WHAT IS NEEDED
Word for word, restate all of the data shown below.

BEGIN SOURCE MATERIAL

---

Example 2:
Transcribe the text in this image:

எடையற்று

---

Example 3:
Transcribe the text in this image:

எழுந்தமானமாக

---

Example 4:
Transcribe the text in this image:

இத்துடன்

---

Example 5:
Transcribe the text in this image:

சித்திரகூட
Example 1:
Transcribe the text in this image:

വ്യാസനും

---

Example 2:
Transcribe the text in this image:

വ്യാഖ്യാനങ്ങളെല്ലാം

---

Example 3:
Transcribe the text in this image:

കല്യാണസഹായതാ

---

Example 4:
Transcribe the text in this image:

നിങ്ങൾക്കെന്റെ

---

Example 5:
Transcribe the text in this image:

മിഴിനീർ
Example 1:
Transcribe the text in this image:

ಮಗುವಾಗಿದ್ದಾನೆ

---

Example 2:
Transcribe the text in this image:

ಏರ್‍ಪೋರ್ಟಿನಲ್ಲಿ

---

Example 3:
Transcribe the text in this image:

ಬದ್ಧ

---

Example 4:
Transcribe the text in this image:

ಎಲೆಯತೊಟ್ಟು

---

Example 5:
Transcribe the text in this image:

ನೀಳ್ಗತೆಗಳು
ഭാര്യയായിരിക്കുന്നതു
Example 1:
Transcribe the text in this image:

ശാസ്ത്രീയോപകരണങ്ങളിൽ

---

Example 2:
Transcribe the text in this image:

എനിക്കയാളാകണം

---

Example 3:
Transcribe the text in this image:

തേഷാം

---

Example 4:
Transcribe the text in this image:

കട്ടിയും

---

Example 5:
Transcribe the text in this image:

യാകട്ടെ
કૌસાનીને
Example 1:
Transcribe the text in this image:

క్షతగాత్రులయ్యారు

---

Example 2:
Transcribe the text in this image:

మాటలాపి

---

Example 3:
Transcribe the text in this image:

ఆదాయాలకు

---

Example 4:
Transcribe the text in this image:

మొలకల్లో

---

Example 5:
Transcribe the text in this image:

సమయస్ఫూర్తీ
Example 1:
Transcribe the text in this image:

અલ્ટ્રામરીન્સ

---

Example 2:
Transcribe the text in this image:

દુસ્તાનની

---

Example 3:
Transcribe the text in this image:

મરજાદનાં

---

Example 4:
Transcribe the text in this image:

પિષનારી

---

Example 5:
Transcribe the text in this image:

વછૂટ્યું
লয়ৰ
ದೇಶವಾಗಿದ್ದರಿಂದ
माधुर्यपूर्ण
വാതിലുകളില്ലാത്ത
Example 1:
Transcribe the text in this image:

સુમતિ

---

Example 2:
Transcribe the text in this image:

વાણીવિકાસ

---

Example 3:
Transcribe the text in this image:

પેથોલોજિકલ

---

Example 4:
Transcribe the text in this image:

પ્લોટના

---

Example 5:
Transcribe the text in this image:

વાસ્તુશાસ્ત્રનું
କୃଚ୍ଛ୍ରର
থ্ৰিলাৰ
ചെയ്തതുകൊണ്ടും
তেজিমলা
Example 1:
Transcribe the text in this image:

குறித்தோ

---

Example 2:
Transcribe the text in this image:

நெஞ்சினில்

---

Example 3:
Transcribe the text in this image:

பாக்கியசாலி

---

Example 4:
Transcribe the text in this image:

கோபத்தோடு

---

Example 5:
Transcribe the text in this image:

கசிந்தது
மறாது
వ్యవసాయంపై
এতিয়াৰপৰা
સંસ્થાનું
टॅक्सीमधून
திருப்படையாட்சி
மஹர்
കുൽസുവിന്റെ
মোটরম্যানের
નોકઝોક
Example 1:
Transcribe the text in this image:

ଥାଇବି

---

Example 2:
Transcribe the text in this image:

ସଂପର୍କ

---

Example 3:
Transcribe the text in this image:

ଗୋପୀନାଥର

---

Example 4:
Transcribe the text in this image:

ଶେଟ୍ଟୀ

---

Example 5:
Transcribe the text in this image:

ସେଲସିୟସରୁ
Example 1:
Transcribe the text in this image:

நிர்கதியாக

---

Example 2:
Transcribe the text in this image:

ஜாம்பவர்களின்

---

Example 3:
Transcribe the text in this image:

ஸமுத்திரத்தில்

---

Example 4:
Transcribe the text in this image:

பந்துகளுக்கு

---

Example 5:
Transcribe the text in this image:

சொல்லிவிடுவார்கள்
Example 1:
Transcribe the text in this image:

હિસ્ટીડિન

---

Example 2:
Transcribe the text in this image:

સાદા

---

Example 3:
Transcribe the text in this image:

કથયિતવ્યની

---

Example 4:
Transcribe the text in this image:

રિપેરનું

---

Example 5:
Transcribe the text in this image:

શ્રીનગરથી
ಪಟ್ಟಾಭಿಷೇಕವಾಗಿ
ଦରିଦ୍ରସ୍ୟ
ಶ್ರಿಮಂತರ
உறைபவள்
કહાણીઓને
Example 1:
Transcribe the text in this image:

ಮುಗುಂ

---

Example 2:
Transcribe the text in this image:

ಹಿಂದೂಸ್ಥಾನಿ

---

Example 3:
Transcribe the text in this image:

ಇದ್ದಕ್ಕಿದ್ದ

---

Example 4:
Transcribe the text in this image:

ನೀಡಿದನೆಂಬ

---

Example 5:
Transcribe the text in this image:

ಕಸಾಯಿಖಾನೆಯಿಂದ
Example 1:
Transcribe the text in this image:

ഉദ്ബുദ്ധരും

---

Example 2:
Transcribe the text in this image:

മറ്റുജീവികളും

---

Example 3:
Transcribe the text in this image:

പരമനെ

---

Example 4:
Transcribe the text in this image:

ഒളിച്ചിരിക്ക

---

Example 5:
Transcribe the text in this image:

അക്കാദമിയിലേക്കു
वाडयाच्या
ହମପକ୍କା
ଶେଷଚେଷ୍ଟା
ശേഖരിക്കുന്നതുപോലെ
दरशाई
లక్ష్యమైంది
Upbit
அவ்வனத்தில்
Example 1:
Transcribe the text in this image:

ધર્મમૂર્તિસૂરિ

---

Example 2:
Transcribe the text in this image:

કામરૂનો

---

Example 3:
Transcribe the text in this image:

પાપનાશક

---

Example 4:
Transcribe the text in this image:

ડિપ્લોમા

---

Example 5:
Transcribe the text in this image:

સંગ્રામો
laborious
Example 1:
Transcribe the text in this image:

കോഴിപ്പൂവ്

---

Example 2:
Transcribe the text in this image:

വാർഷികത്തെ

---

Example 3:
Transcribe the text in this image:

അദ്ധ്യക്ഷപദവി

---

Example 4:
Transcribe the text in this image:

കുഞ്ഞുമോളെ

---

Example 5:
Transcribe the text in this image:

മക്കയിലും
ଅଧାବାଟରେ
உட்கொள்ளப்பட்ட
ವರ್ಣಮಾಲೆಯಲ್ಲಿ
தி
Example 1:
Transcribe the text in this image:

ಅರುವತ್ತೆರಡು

END SOURCE MATERIAL

ANSWER SPACE
---

Example 2:
Transcribe the text in this image:

எடையற்று

---

Example 3:
Transcribe the text in this image:

எழுந்தமானமாக

---

Example 4:
Transcribe the text in this image:

இத்துடன்

---

Example 5:
Transcribe the text in this image:

சித்திரகூட
Example 1:
Transcribe the text in this image:

വ്യാസനും

---

Example 2:
Transcribe the text in this image:

വ്യാഖ്യാനങ്ങളെല്ലാം

---

Example 3:
Transcribe the text in this image:

കല്യാണസഹായതാ

---

Example 4:
Transcribe the text in this image:

നിങ്ങൾക്കെന്റെ

---

Example 5:
Transcribe the text in this image:

മിഴിനീർ
Example 1:
Transcribe the text in this image:

ಮಗುವಾಗಿದ್ದಾನೆ

---

Example 2:
Transcribe the text in this image:

ಏರ್‍ಪೋರ್ಟಿನಲ್ಲಿ

---

Example 3:
Transcribe the text in this image:

ಬದ್ಧ

---

Example 4:
Transcribe the text in this image:

ಎಲೆಯತೊಟ್ಟು

---

Example 5:
Transcribe the text in this image:

ನೀಳ್ಗತೆಗಳು
ഭാര്യയായിരിക്കുന്നതു
Example 1:
Transcribe the text in this image:

ശാസ്ത്രീയോപകരണങ്ങളിൽ

---

Example 2:
Transcribe the text in this image:

എനിക്കയാളാകണം

---

Example 3:
Transcribe the text in this image:

തേഷാം

---

Example 4:
Transcribe the text in this image:

കട്ടിയും

---

Example 5:
Transcribe the text in this image:

യാകട്ടെ
કૌસાનીને
Example 1:
Transcribe the text in this image:

క్షతగాత్రులయ్యారు

---

Example 2:
Transcribe the text in this image:

మాటలాపి

---

Example 3:
Transcribe the text in this image:

ఆదాయాలకు

---

Example 4:
Transcribe the text in this image:

మొలకల్లో

---

Example 5:
Transcribe the text in this image:

సమయస్ఫూర్తీ
Example 1:
Transcribe the text in this image:

અલ્ટ્રામરીન્સ

---

Example 2:
Transcribe the text in this image:

દુસ્તાનની

---

Example 3:
Transcribe the text in this image:

મરજાદનાં

---

Example 4:
Transcribe the text in this image:

પિષનારી

---

Example 5:
Transcribe the text in this image:

વછૂટ્યું
লয়ৰ
ದೇಶವಾಗಿದ್ದರಿಂದ
माधुर्यपूर्ण
വാതിലുകളില്ലാത്ത
Example 1:
Transcribe the text in this image:

સુમતિ

---

Example 2:
Transcribe the text in this image:

વાણીવિકાસ

---

Example 3:
Transcribe the text in this image:

પેથોલોજિકલ

---

Example 4:
Transcribe the text in this image:

પ્લોટના

---

Example 5:
Transcribe the text in this image:

વાસ્તુશાસ્ત્રનું
କୃଚ୍ଛ୍ରର
থ্ৰিলাৰ
ചെയ്തതുകൊണ്ടും
তেজিমলা
Example 1:
Transcribe the text in this image:

குறித்தோ

---

Example 2:
Transcribe the text in this image:

நெஞ்சினில்

---

Example 3:
Transcribe the text in this image:

பாக்கியசாலி

---

Example 4:
Transcribe the text in this image:

கோபத்தோடு

---

Example 5:
Transcribe the text in this image:

கசிந்தது
மறாது
వ్యవసాయంపై
এতিয়াৰপৰা
સંસ્થાનું
टॅक्सीमधून
திருப்படையாட்சி
மஹர்
കുൽസുവിന്റെ
মোটরম্যানের
નોકઝોક
Example 1:
Transcribe the text in this image:

ଥାଇବି

---

Example 2:
Transcribe the text in this image:

ସଂପର୍କ

---

Example 3:
Transcribe the text in this image:

ଗୋପୀନାଥର

---

Example 4:
Transcribe the text in this image:

ଶେଟ୍ଟୀ

---

Example 5:
Transcribe the text in this image:

ସେଲସିୟସରୁ
Example 1:
Transcribe the text in this image:

நிர்கதியாக

---

Example 2:
Transcribe the text in this image:

ஜாம்பவர்களின்

---

Example 3:
Transcribe the text in this image:

ஸமுத்திரத்தில்

---

Example 4:
Transcribe the text in this image:

பந்துகளுக்கு

---

Example 5:
Transcribe the text in this image:

சொல்லிவிடுவார்கள்
Example 1:
Transcribe the text in this image:

હિસ્ટીડિન

---

Example 2:
Transcribe the text in this image:

સાદા

---

Example 3:
Transcribe the text in this image:

કથયિતવ્યની

---

Example 4:
Transcribe the text in this image:

રિપેરનું

---

Example 5:
Transcribe the text in this image:

શ્રીનગરથી
ಪಟ್ಟಾಭಿಷೇಕವಾಗಿ
ଦରିଦ୍ରସ୍ୟ
ಶ್ರಿಮಂತರ
உறைபவள்
કહાણીઓને
Example 1:
Transcribe the text in this image:

ಮುಗುಂ

---

Example 2:
Transcribe the text in this image:

ಹಿಂದೂಸ್ಥಾನಿ

---

Example 3:
Transcribe the text in this image:

ಇದ್ದಕ್ಕಿದ್ದ

---

Example 4:
Transcribe the text in this image:

ನೀಡಿದನೆಂಬ

---

Example 5:
Transcribe the text in this image:

ಕಸಾಯಿಖಾನೆಯಿಂದ
Example 1:
Transcribe the text in this image:

ഉദ്ബുദ്ധരും

---

Example 2:
Transcribe the text in this image:

മറ്റുജീവികളും

---

Example 3:
Transcribe the text in this image:

പരമനെ

---

Example 4:
Transcribe the text in this image:

ഒളിച്ചിരിക്ക

---

Example 5:
Transcribe the text in this image:

അക്കാദമിയിലേക്കു
वाडयाच्या
ହମପକ୍କା
ଶେଷଚେଷ୍ଟା
ശേഖരിക്കുന്നതുപോലെ
दरशाई
లక్ష్యమైంది
Upbit
அவ்வனத்தில்
Example 1:
Transcribe the text in this image:

ધર્મમૂર્તિસૂરિ

---

Example 2:
Transcribe the text in this image:

કામરૂનો

---

Example 3:
Transcribe the text in this image:

પાપનાશક

---

Example 4:
Transcribe the text in this image:

ડિપ્લોમા

---

Example 5:
Transcribe the text in this image:

સંગ્રામો
laborious
Example 1:
Transcribe the text in this image:

കോഴിപ്പൂവ്

---

Example 2:
Transcribe the text in this image:

വാർഷികത്തെ

---

Example 3:
Transcribe the text in this image:

അദ്ധ്യക്ഷപദവി

---

Example 4:
Transcribe the text in this image:

കുഞ്ഞുമോളെ

---

Example 5:
Transcribe the text in this image:

മക്കയിലും
ଅଧାବାଟରେ
உட்கொள்ளப்பட்ட
ವರ್ಣಮಾಲೆಯಲ್ಲಿ
தி
Example 1:
Transcribe the text in this image:

ಅರುವತ್ತೆರಡು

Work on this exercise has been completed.